▶ **WRITTEN PROBLEM 1**
Answer these from the EEOC enforcement plan article:
(a) On what date did the EEOC publish its National Enforcement Plan?
(b) What three elements make up the plan's enforcement approach?
(c) What does the plan make the agency's primary enforcement focus?
▶ **WRITTEN PROBLEM 2**
Please print the passage of the EEOC enforcement plan article between "The NEP is not" and "in federal court.", inclusive.

▶ **TEXT SEGMENT**

The EEOC's New National Enforcement Plan: What the DEI Crackdown Means for Employers

The EEOC released its National Enforcement Plan for FY 2025–2029 on June 4, 2026, signaling heightened scrutiny of DEI programs. Here's what employers need to know and do now.

Tom Ellis
Workplace Policy and Employment Practices Writer · · 9 min read
Fact-checked

On June 4, 2026, the U.S. Equal Employment Opportunity Commission published its National Enforcement Plan (NEP) for Fiscal Years 2025–2029, replacing the previous Strategic Enforcement Plan and signaling the most significant shift in federal anti-discrimination enforcement strategy in over a decade. For employers with diversity, equity, and inclusion programs—or any employment practice that references protected characteristics—the document demands immediate attention.

The NEP is not merely a strategic memo. It is the operational blueprint that will guide every EEOC investigation, conciliation effort, and litigation decision for the next four years. Its priorities will determine which charges get resources, which industries get scrutinized, and which legal theories the agency pursues in federal court.

Here is what changed, what hasn't, and what employers should be doing right now.

What the National Enforcement Plan says

The NEP establishes a three-pronged enforcement approach: prevention through education and outreach, voluntary dispute resolution, and strong litigation. But its substance represents a sharp departure from prior enforcement philosophy in three critical areas.

Intentional discrimination takes priority

The NEP makes intentional discrimination—disparate treatment—the agency's primary enforcement focus. Cases involving "repeated, overt, or facially discriminatory policies" will receive priority resources. This includes any employment action motivated, in whole or in part, by an employee's or applicant's race, sex, religion, national origin, or other protected characteristic.

▶ **ENTRIES SUPPLIED**
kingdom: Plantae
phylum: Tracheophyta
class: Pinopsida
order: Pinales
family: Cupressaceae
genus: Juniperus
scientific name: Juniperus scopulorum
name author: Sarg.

▶ **CORRECT RESPONSE 1**
(a) June 4, 2026.
(b) Prevention through education and outreach, voluntary dispute resolution, and strong litigation.
(c) Intentional discrimination, also called disparate treatment.

▶ **CORRECT RESPONSE 2**
The NEP is not merely a strategic memo. It is the operational blueprint that will guide every EEOC investigation, conciliation effort, and litigation decision for the next four years. Its priorities will determine which charges get resources, which industries get scrutinized, and which legal theories the agency pursues in federal court.